**What you need to do:**
Go line by line through the entries below and count those containing the string "microscopy"; give only the count.
#### Supplied entries ####
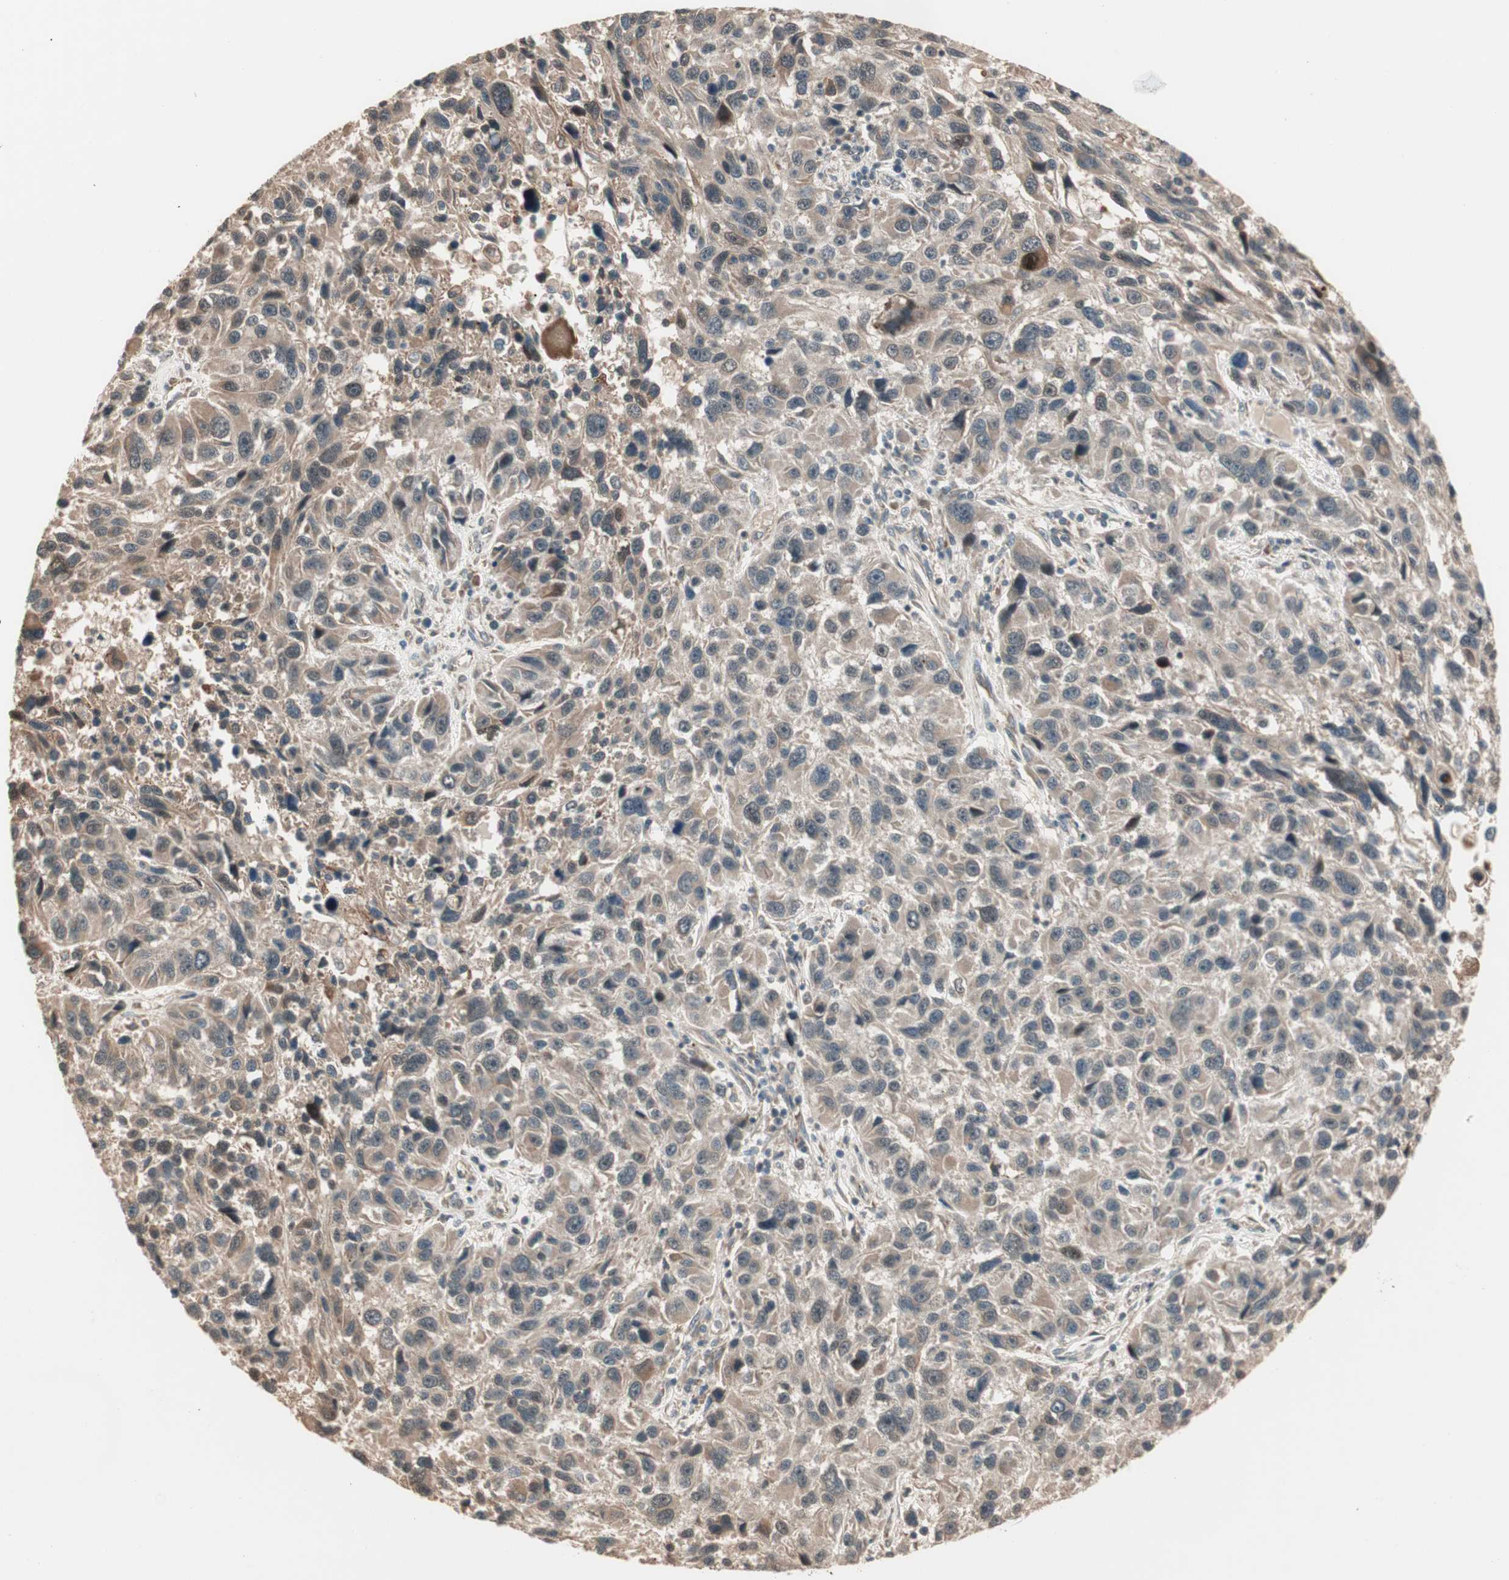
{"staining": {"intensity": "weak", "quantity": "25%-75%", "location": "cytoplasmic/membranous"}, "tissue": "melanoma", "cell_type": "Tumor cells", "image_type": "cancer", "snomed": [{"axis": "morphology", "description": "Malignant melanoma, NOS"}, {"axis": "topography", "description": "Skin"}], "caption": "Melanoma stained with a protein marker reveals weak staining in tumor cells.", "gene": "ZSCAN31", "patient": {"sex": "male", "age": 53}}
####
#### Supplied entries ####
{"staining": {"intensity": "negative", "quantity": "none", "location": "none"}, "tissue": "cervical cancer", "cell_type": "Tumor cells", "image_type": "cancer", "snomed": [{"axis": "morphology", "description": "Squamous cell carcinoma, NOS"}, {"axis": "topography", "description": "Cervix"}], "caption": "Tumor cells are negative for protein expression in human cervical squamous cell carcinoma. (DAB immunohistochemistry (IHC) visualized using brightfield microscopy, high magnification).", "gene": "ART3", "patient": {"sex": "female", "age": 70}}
####
#### Supplied entries ####
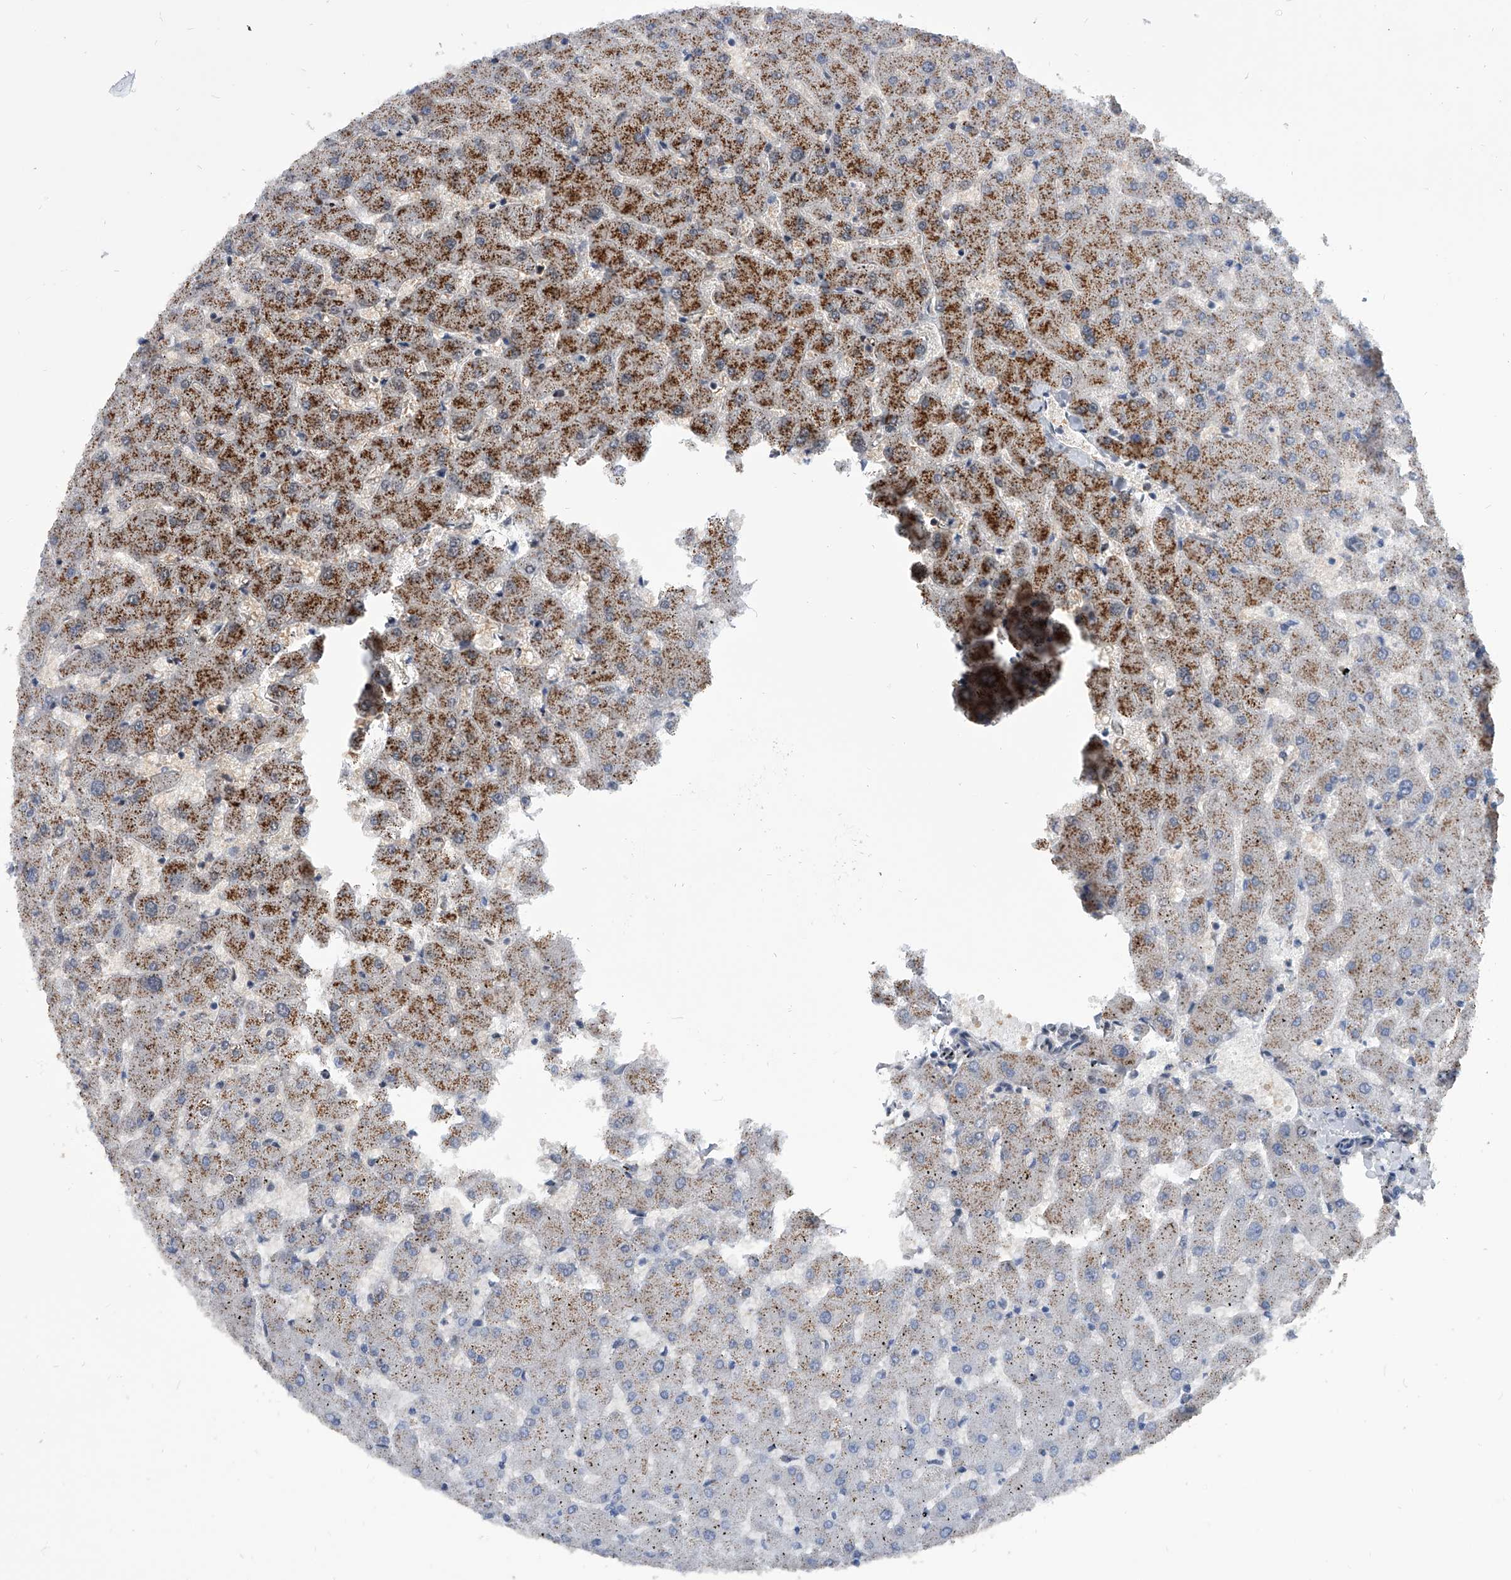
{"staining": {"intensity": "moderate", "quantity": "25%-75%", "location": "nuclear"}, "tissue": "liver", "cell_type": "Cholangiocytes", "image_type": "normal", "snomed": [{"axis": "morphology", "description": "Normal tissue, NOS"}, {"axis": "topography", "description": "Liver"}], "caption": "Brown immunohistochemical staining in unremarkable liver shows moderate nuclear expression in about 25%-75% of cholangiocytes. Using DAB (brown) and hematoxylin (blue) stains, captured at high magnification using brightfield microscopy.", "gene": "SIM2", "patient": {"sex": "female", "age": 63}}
####
**Problem solution:**
2